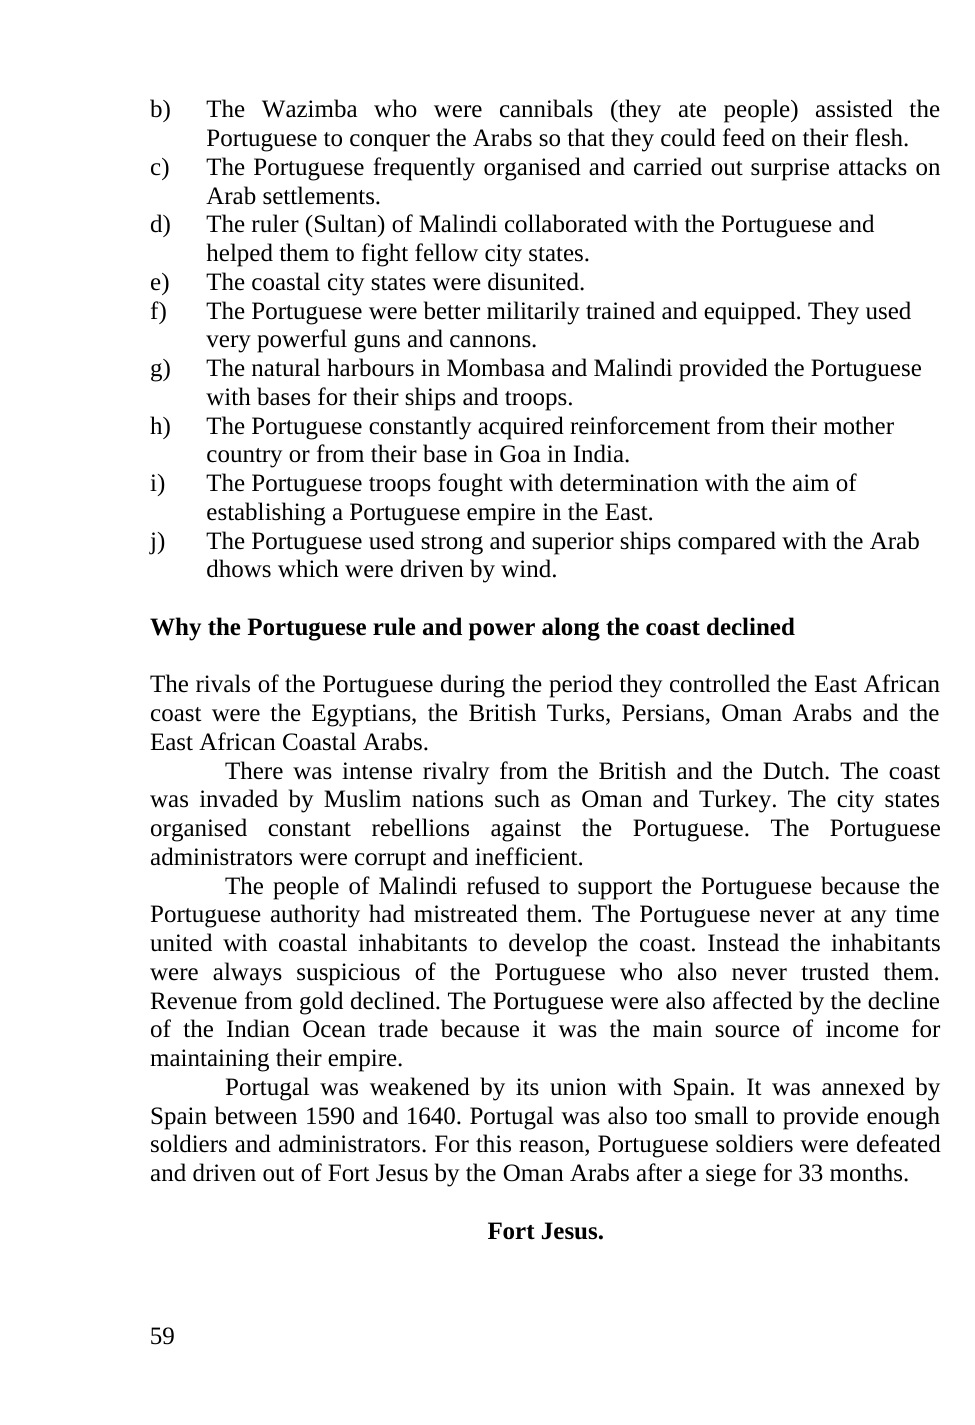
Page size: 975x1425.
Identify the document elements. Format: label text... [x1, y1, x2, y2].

list The Portuguese used strong and superior ships compared with the Arab dhows which were driven by wind. [150, 526, 941, 583]
list The Portuguese frequently organised and carried out surprise attacks on Arab settlements. [150, 152, 941, 209]
list The natural harbours in Mombasa and Malindi provided the Portuguese with bases for their ships and troops. [150, 353, 941, 411]
list The Portuguese constantly acquired reinforcement from their mother country or from their base in Goa in India. [150, 411, 941, 468]
text The people of Malindi refused to support the Portuguese because the Portuguese authority had mistreated them. The Portuguese never at any time united with coastal inhabitants to develop the coast. Instead the inhabitants were always suspicious of the Portuguese who also never trusted them. Revenue from gold declined. The Portuguese were also affected by the decline of the Indian Ocean trade because it was the main source of income for maintaining their empire. [150, 871, 941, 1072]
list The ruler (Sultan) of Malindi collaborated with the Portuguese and helped them to fight fellow city states. [150, 209, 941, 267]
text There was intense rivalry from the British and the Dutch. The coast was invaded by Muslim nations such as Oman and Turkey. The city states organised constant rebellions against the Portuguese. The Portuguese administrators were corrupt and inefficient. [150, 756, 941, 871]
text Portugal was weakened by its union with Spain. It was annexed by Spain between 1590 and 1640. Portugal was also too small to provide enough soldiers and administrators. For this reason, Portuguese soldiers were defeated and driven out of Fort Jesus by the Oman Arabs after a siege for 33 months. [150, 1072, 941, 1187]
text Why the Portuguese rule and power along the coast declined [150, 612, 941, 641]
list The coastal city states were disunited. [150, 267, 941, 296]
list The Wazimba who were cannibals (they ate people) assisted the Portuguese to conquer the Arabs so that they could feed on their flesh. [150, 94, 941, 152]
list The Portuguese troops fought with determination with the aim of establishing a Portuguese empire in the East. [150, 468, 941, 526]
text Fort Jesus. [150, 1216, 941, 1244]
text The rivals of the Portuguese during the period they controlled the East African coast were the Egyptians, the British Turks, Persians, Oman Arabs and the East African Coastal Arabs. [150, 669, 941, 756]
list The Portuguese were better militarily trained and equipped. They used very powerful guns and cannons. [150, 296, 941, 353]
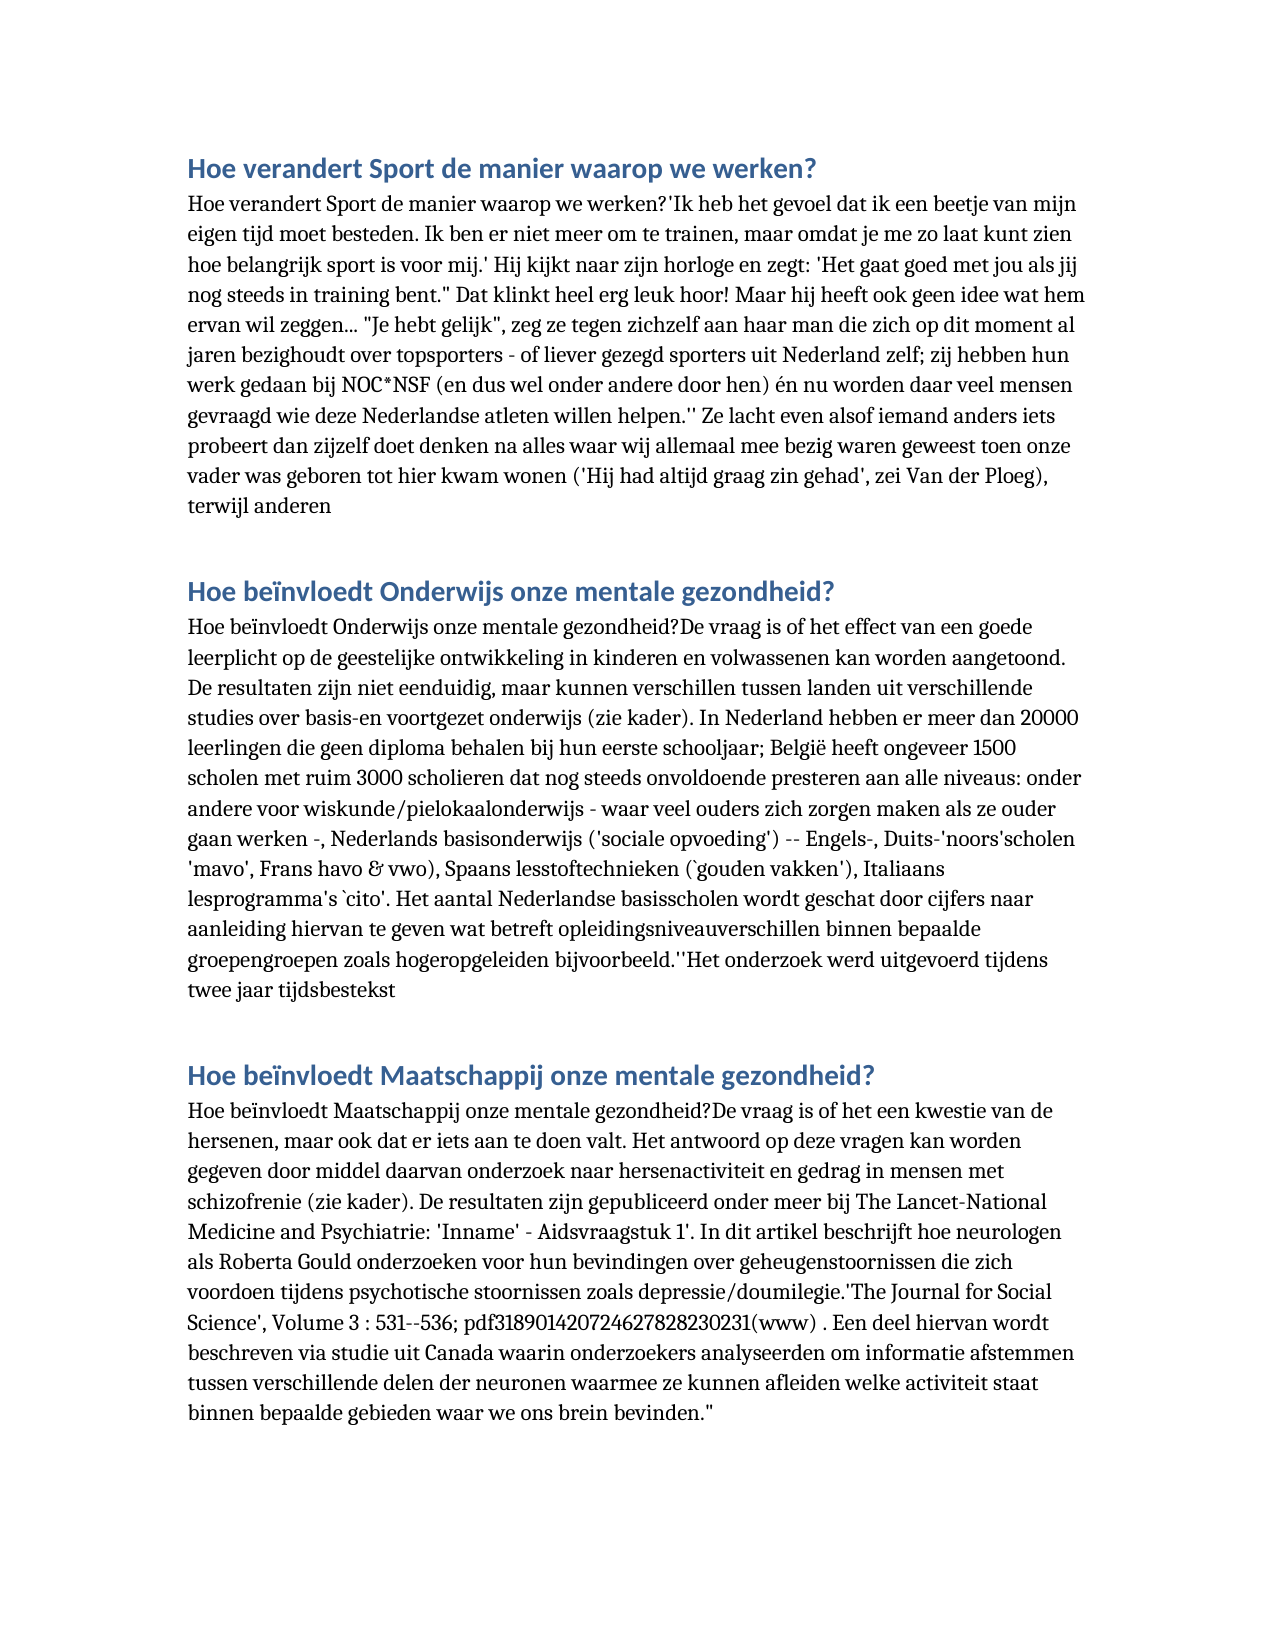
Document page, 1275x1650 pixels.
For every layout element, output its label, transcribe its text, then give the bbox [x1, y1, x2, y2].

Your goal: If an entry contains an image, print the rest of that entry exactly and leave the image out.

Response area:
Page size: 975x1425.
Identify the document elements. Format: label text... [x1, y1, x2, y2].

list The Portuguese used strong and superior ships compared with the Arab dhows which were driven by wind. [150, 526, 941, 583]
list The Portuguese frequently organised and carried out surprise attacks on Arab settlements. [150, 152, 941, 209]
list The natural harbours in Mombasa and Malindi provided the Portuguese with bases for their ships and troops. [150, 353, 941, 411]
list The Portuguese constantly acquired reinforcement from their mother country or from their base in Goa in India. [150, 411, 941, 468]
text The people of Malindi refused to support the Portuguese because the Portuguese authority had mistreated them. The Portuguese never at any time united with coastal inhabitants to develop the coast. Instead the inhabitants were always suspicious of the Portuguese who also never trusted them. Revenue from gold declined. The Portuguese were also affected by the decline of the Indian Ocean trade because it was the main source of income for maintaining their empire. [150, 871, 941, 1072]
list The ruler (Sultan) of Malindi collaborated with the Portuguese and helped them to fight fellow city states. [150, 209, 941, 267]
text There was intense rivalry from the British and the Dutch. The coast was invaded by Muslim nations such as Oman and Turkey. The city states organised constant rebellions against the Portuguese. The Portuguese administrators were corrupt and inefficient. [150, 756, 941, 871]
text Portugal was weakened by its union with Spain. It was annexed by Spain between 1590 and 1640. Portugal was also too small to provide enough soldiers and administrators. For this reason, Portuguese soldiers were defeated and driven out of Fort Jesus by the Oman Arabs after a siege for 33 months. [150, 1072, 941, 1187]
text Why the Portuguese rule and power along the coast declined [150, 612, 941, 641]
list The coastal city states were disunited. [150, 267, 941, 296]
list The Wazimba who were cannibals (they ate people) assisted the Portuguese to conquer the Arabs so that they could feed on their flesh. [150, 94, 941, 152]
list The Portuguese troops fought with determination with the aim of establishing a Portuguese empire in the East. [150, 468, 941, 526]
text Fort Jesus. [150, 1216, 941, 1244]
text The rivals of the Portuguese during the period they controlled the East African coast were the Egyptians, the British Turks, Persians, Oman Arabs and the East African Coastal Arabs. [150, 669, 941, 756]
list The Portuguese were better militarily trained and equipped. They used very powerful guns and cannons. [150, 296, 941, 353]
Document page, 1275x1650 pixels.
For every layout element, output its label, transcribe its text, then give the bbox [x1, y1, x2, y2].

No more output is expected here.